## Work request
Copy, exactly and without additions, every line in the records below from the one holding "550 212 1.78" through the one holding "309 201 6053", both ends included.

## Excerpted data
[Start of Attachment]

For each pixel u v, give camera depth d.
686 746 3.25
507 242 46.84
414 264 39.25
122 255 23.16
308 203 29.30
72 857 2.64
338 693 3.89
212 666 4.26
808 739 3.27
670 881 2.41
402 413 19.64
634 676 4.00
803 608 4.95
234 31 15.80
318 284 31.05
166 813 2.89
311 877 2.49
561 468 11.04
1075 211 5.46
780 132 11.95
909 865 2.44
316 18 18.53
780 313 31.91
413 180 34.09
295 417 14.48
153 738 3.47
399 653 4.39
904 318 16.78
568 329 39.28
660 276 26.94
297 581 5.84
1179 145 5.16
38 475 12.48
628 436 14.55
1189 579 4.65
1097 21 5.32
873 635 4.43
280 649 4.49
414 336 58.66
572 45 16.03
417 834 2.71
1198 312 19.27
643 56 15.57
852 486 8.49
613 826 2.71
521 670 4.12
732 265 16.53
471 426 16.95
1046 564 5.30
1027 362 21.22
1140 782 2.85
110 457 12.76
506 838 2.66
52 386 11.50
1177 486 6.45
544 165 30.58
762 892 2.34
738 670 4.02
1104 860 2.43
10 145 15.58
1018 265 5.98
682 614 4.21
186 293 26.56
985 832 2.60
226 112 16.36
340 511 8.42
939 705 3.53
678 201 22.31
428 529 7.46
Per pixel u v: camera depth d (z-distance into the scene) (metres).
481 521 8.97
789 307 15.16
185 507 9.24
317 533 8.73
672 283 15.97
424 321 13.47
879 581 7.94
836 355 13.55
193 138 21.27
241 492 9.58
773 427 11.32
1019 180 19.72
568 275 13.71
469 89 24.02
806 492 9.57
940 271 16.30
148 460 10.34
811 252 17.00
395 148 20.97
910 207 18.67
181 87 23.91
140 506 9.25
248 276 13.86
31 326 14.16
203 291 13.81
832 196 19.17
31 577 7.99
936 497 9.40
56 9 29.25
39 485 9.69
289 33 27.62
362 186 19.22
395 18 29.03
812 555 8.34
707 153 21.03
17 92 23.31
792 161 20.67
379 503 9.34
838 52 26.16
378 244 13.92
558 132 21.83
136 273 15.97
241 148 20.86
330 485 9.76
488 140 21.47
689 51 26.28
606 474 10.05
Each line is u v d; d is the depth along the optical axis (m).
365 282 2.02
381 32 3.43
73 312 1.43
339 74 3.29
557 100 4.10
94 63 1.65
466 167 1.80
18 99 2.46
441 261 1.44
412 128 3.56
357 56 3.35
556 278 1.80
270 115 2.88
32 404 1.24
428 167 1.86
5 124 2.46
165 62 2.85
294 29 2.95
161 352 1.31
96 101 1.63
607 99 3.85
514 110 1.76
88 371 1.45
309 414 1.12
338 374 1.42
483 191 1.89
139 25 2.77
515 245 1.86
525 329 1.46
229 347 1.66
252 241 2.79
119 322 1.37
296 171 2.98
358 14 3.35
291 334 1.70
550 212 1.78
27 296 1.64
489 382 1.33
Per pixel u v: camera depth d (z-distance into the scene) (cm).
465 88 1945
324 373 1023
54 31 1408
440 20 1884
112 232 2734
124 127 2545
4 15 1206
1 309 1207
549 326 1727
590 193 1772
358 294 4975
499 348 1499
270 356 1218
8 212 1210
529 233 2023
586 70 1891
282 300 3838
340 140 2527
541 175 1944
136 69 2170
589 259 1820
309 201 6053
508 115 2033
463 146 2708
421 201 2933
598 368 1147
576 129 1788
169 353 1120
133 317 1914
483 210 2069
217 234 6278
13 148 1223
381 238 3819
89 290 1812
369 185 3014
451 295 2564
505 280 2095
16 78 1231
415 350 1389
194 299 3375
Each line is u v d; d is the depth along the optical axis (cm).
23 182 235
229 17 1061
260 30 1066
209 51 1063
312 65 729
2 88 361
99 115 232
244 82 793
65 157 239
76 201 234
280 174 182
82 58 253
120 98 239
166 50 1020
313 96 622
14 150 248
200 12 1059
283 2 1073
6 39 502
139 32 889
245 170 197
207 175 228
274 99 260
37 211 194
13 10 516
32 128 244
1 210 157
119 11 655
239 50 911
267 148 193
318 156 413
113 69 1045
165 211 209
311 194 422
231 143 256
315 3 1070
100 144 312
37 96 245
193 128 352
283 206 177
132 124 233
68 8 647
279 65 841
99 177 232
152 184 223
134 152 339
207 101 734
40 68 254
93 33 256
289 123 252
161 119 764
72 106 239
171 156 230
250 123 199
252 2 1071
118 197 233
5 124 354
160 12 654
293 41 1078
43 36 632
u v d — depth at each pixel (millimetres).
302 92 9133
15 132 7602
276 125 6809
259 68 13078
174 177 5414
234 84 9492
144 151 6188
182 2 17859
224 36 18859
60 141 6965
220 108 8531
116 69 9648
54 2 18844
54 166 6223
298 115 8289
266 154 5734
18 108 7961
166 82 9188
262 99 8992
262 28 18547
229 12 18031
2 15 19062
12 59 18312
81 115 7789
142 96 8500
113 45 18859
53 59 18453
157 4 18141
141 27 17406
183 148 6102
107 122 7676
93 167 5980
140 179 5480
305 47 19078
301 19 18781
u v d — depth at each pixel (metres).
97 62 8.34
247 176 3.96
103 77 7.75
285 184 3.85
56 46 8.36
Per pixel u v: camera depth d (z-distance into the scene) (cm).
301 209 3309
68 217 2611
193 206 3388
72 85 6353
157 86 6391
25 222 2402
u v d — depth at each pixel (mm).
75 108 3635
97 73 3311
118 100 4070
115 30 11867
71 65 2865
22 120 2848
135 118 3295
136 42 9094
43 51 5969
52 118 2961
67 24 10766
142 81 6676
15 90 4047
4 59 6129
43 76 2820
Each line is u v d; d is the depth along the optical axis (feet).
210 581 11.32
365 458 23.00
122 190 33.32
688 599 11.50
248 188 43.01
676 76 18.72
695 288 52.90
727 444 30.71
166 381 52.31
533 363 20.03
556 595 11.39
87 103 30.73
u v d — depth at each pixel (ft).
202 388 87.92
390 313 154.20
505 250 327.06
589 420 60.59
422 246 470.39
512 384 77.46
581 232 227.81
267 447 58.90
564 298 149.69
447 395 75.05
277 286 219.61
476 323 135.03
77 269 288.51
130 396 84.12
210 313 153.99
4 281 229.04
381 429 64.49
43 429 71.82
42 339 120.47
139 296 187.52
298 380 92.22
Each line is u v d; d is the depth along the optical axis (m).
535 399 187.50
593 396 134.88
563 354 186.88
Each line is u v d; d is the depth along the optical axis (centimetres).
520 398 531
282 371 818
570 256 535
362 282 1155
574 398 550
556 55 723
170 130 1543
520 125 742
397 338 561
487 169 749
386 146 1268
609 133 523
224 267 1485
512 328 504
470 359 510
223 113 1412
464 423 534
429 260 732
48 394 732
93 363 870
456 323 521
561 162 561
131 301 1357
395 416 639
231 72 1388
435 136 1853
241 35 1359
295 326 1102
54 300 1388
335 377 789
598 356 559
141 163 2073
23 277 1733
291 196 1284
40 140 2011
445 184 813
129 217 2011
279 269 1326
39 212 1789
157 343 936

[End of Attachment]

## Expected answer
550 212 1.78
27 296 1.64
489 382 1.33
Per pixel u v: camera depth d (z-distance into the scene) (cm).
465 88 1945
324 373 1023
54 31 1408
440 20 1884
112 232 2734
124 127 2545
4 15 1206
1 309 1207
549 326 1727
590 193 1772
358 294 4975
499 348 1499
270 356 1218
8 212 1210
529 233 2023
586 70 1891
282 300 3838
340 140 2527
541 175 1944
136 69 2170
589 259 1820
309 201 6053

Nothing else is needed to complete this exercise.